N’aidez votre enfant que s’il a fait ces deux premières étapes. Sinon, retournez-le à ses «devoirs»: «Commence d’abord par lui demander gentiment.»
• Résistez à la tentation d’intervenir dès que vous les entendez se quereller. Ils risqueraient alors de prendre l’habitude de crier et d’attendre la cavalerie pour la moindre peccadille. Attendez un peu pour voir s’ils ne trouveraient pas eux-mêmes une solution. Si le ton monte dangereusement, demandez-leur de venir vous voir s’ils veulent avoir un coup de main pour trouver des solutions. S’ils doivent eux-mêmes se déplacer et laisser leurs jeux, ils seront rapidement plus motivés à trouver des solutions de façon autonome. 
• Toutefois, vous devez intervenir et être conséquent dès qu’il y a un geste de violence ou des paroles vraiment blessantes qui sont prononcées. Je vous suggère, dans ces moments, de retirer dans sa chambre celui ou ceux qui ont posé les gestes de violence, peu importe qui a commencé. Un geste réparateur et des excuses sincères peuvent être exigés. Ayez un langage clair: «C’est normal d’être en colère, tu as le droit d’être fâché et de le dire, mais jamais par la violence.» Après coup, lorsque la colère est descendue , revoyez ensemble la situation et aidez-le à trouver comment il aurait pu réagir autrement. (Ne lui dites pas comment faire, aidez-le à trouver ce qui lui ressemble.)
• Évitez de jouer à l’arbitre. Soyez médiateur: écoutez chacun jusqu’au bout, aidez-les à exprimer le fond de leur pensée et leurs émotions puis -guidez-les vers des pistes de solution, mais ne réglez rien à leur place. Si l’un des enfants refuse de collaborer, il sera retiré et aura « perdu par défaut».
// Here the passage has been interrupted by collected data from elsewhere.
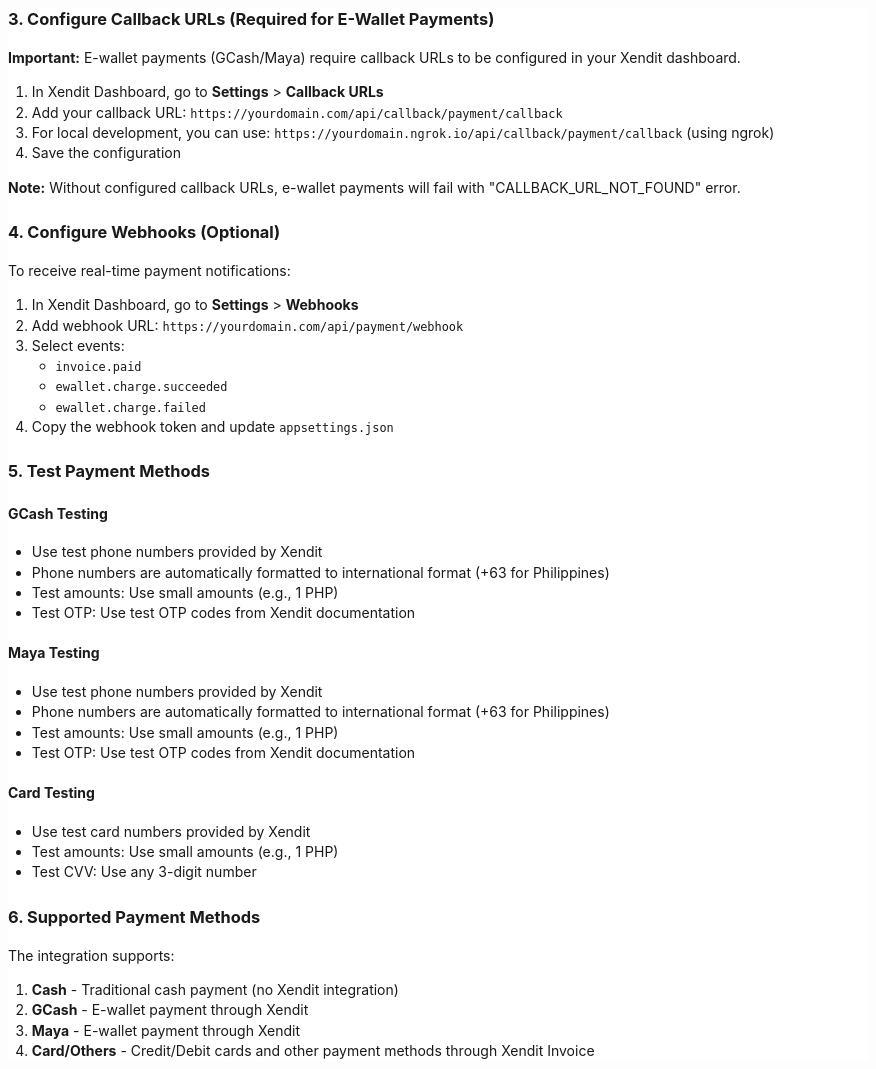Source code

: ### 3. Configure Callback URLs (Required for E-Wallet Payments)

**Important:** E-wallet payments (GCash/Maya) require callback URLs to be configured in your Xendit dashboard.

1. In Xendit Dashboard, go to **Settings** > **Callback URLs**
2. Add your callback URL: `https://yourdomain.com/api/callback/payment/callback`
3. For local development, you can use: `https://yourdomain.ngrok.io/api/callback/payment/callback` (using ngrok)
4. Save the configuration

**Note:** Without configured callback URLs, e-wallet payments will fail with "CALLBACK_URL_NOT_FOUND" error.

### 4. Configure Webhooks (Optional)

To receive real-time payment notifications:

1. In Xendit Dashboard, go to **Settings** > **Webhooks**
2. Add webhook URL: `https://yourdomain.com/api/payment/webhook`
3. Select events:
   - `invoice.paid`
   - `ewallet.charge.succeeded`
   - `ewallet.charge.failed`
4. Copy the webhook token and update `appsettings.json`

### 5. Test Payment Methods

#### GCash Testing
- Use test phone numbers provided by Xendit
- Phone numbers are automatically formatted to international format (+63 for Philippines)
- Test amounts: Use small amounts (e.g., 1 PHP)
- Test OTP: Use test OTP codes from Xendit documentation

#### Maya Testing
- Use test phone numbers provided by Xendit
- Phone numbers are automatically formatted to international format (+63 for Philippines)
- Test amounts: Use small amounts (e.g., 1 PHP)
- Test OTP: Use test OTP codes from Xendit documentation

#### Card Testing
- Use test card numbers provided by Xendit
- Test amounts: Use small amounts (e.g., 1 PHP)
- Test CVV: Use any 3-digit number

### 6. Supported Payment Methods

The integration supports:

1. **Cash** - Traditional cash payment (no Xendit integration)
2. **GCash** - E-wallet payment through Xendit
3. **Maya** - E-wallet payment through Xendit
4. **Card/Others** - Credit/Debit cards and other payment methods through Xendit Invoice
• Puisqu’ils doivent progressivement bâtir leur «coffre à outils» de résolution de conflit, il est préférable de chercher des solutions telles que le tour de rôle, le partage, l’échange ou la négociation que de simplement aller vers des solutions faciles comme de les séparer ou de confisquer l’objet de leur querelle.  
• Refusez de «défendre» un enfant ou d’intervenir à sa place s’il s’estime lésé par son frère ou sa soeur. Voyez avec lui comment il peut régler le problème, quoi dire ou faire. -Accompagnez-le au besoin, mais c’est d’abord lui qui doit s’affirmer.
• Toutefois, une fois que l’enfant s’est affirmé adéquatement, ne laissez pas passer le «picossage» entre les enfants.  Si l’un d’eux s’amuse à faire fâcher l’autre, c’est un manque de respect qui mérite une conséquence.
Gardez votre sens de l’humour, ils s’aiment au fond… Ne vous êtes-vous pas querellé avec vos frères et sœurs dans votre jeunesse?